Once multi-cellular life had evolved Smith and Szathmary trace two further major transitions. The first is that of the social insects which has evolved separately on at least three occasions – termites, bees and wasps, and ants. In many ways the insect colony behaves like one super-organism with sterile workers dividing the work of gathering food, defence and care of the young for the benefit of a single queen.

Transition to human society

The final transition they trace is the transition to human society. It is here I part company with their analysis. They see speech and language as the crucial development but I would see the development of a mode of production as the unique characteristic of human society. In The Role of Labour in the Transition from Ape to Man, Engels describes animals as having a “mode of being” contrasting with a human “mode of production”. Of course speech will have been closely linked with the adoption of a mode of production but I think here Engels was closer to the reality than even Smith and Szathmary.

It seems strange to think that for three quarters of earth’s history, billions of years, there was no life- form on the planet more advanced than slime. But even slime has cells with an amazing and interlinked cycle of metabolism and self-sustaining biochemical activity which is still only superficially understood by modern science.

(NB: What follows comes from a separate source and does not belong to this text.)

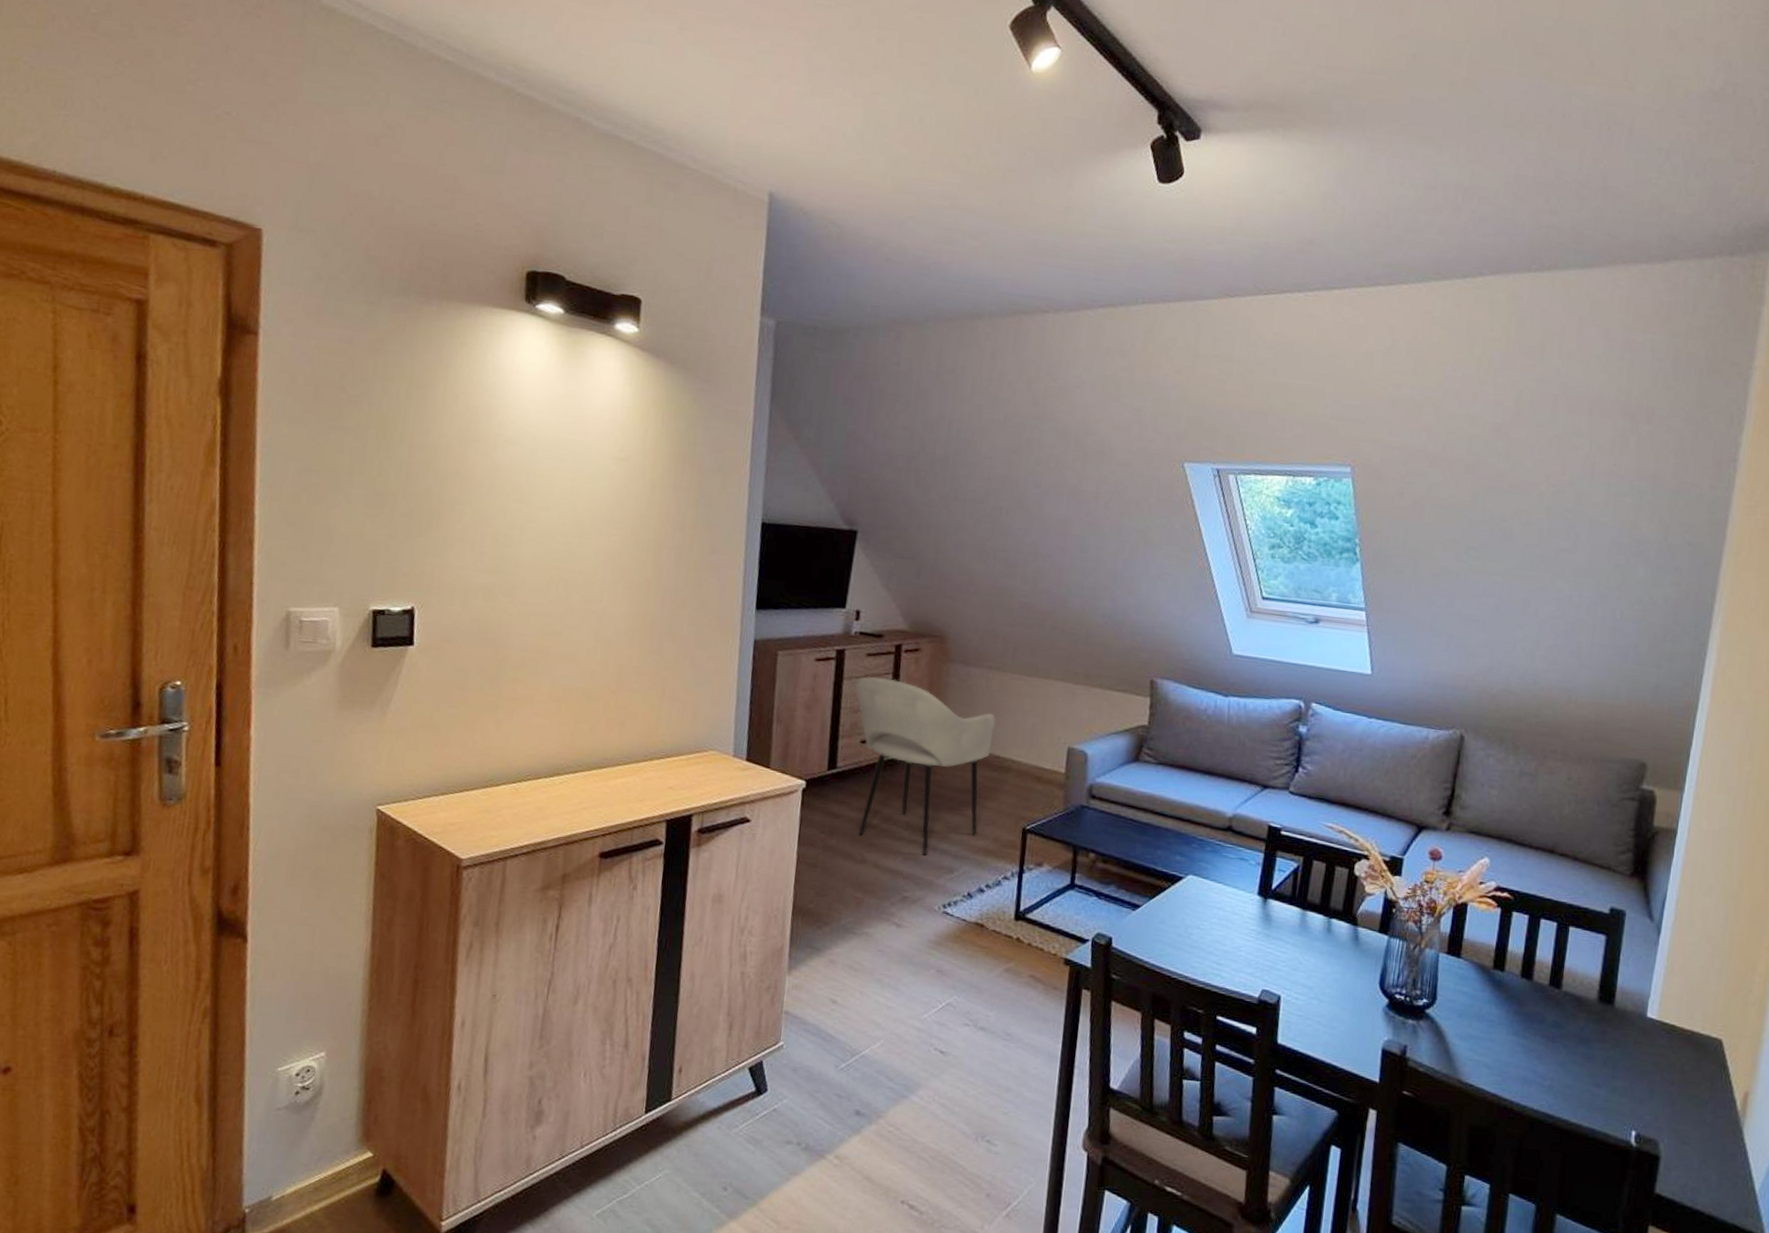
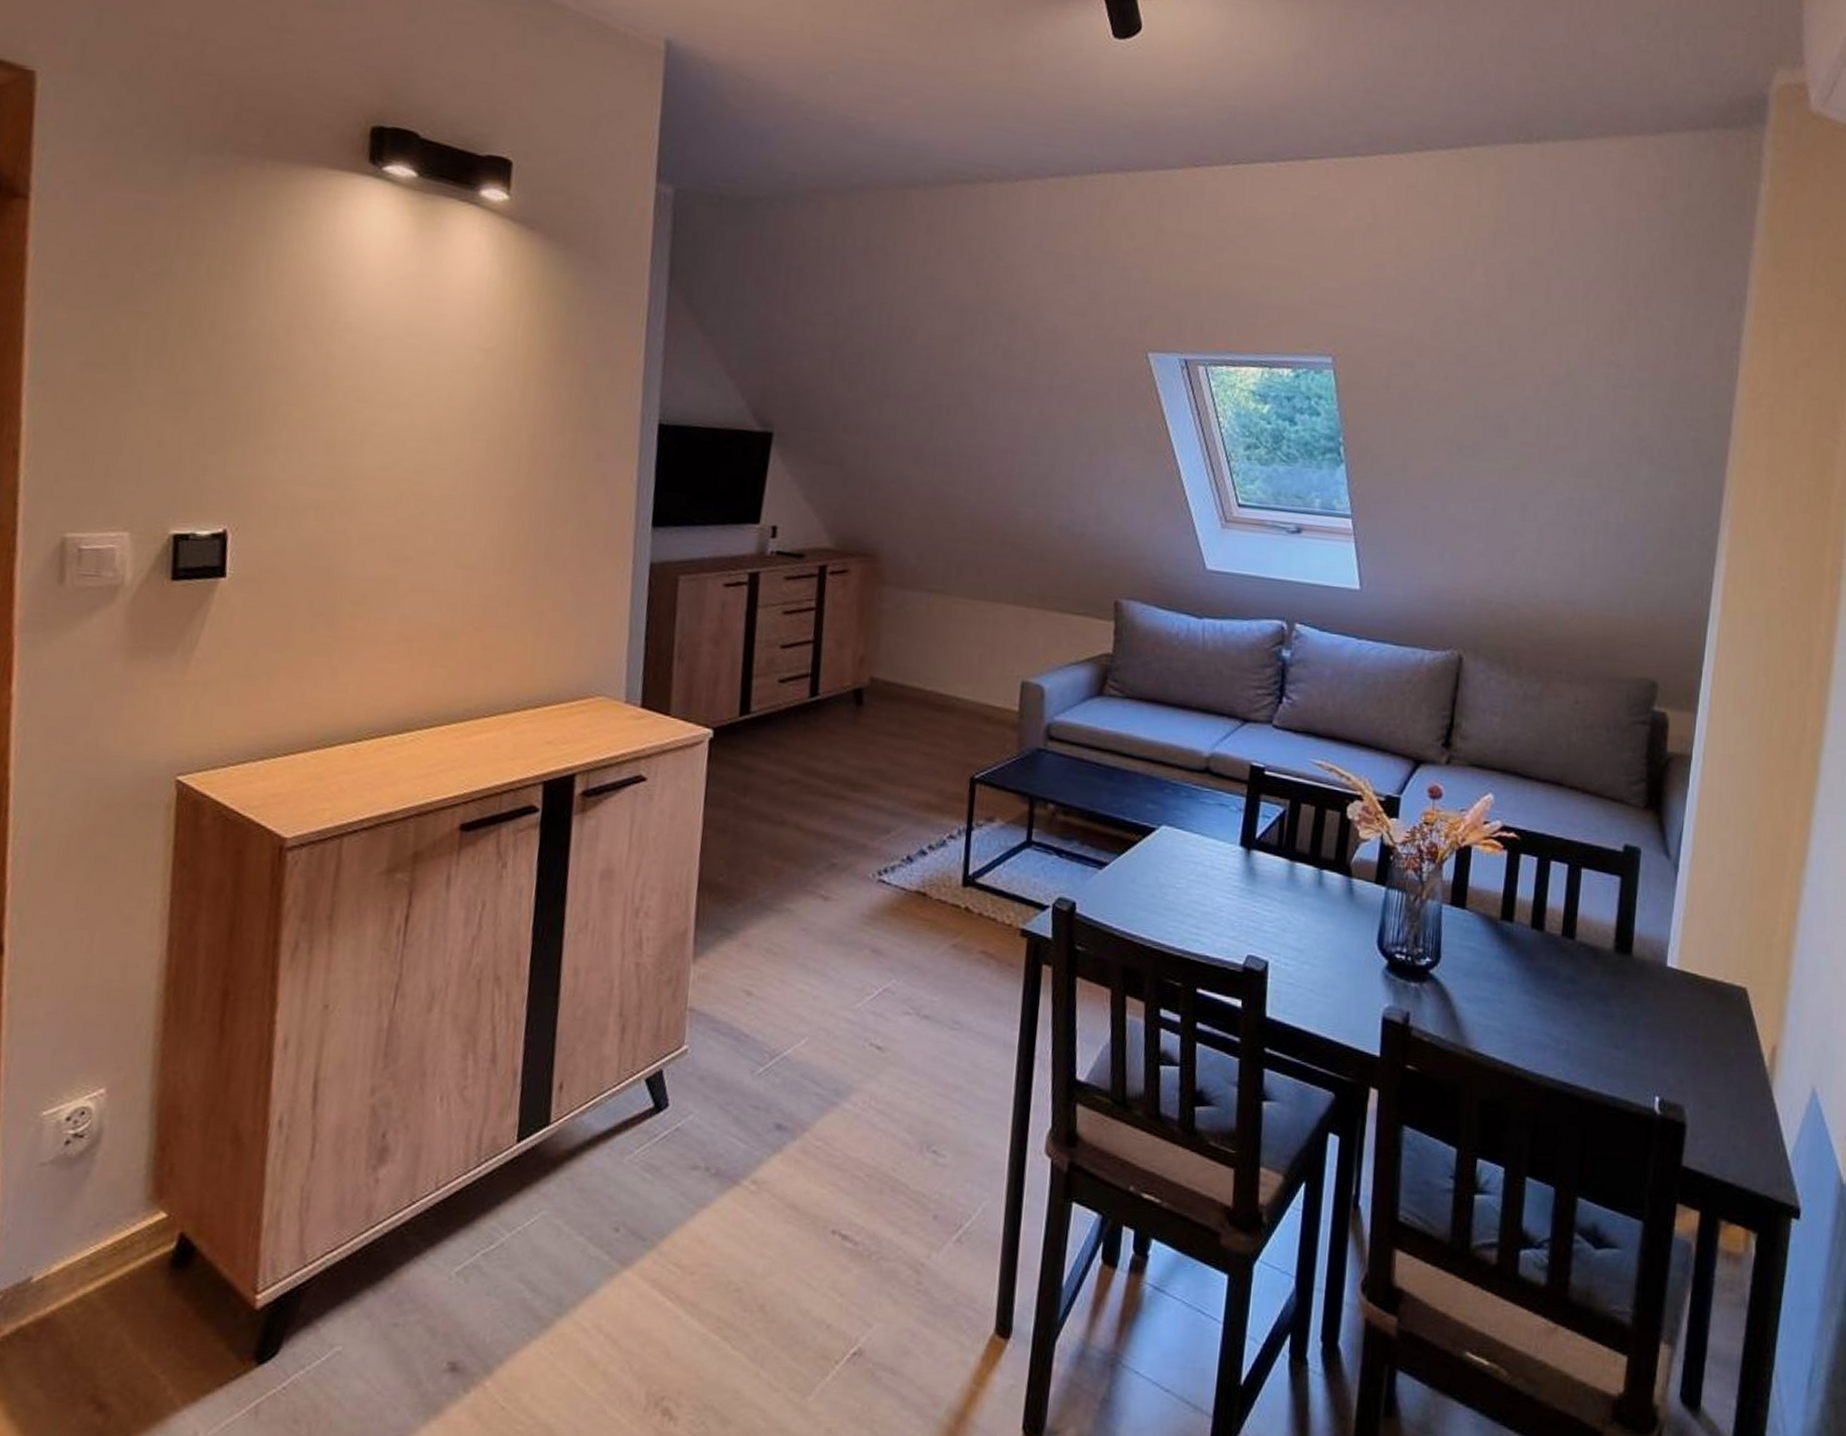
armchair: present [854,676,996,856] -> none [770,603,938,814]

Major Transitions in Evolution explains this very well and strikingly verifies the theoretical framework outlined by Frederick Engels in Dialectics of Nature over 140 years ago but on a much higher plane of facts and evidence. Each of the transitions is a dialectical transformation of quality into quantity; we see an interdependence of opposites in the derivation of single celled animals, plants and fungi from simpler bacteria; also the whole is greater than the sum of its parts in the case of multi-cellular animals and plants, and also in the social insects and human societies[FA1] .

Major Transitions is well worth reading by any socialist with an interest in dialectics or biology. They also wrote a shorter book The Origin of Life which covers much of the same ground but in a more accessible format.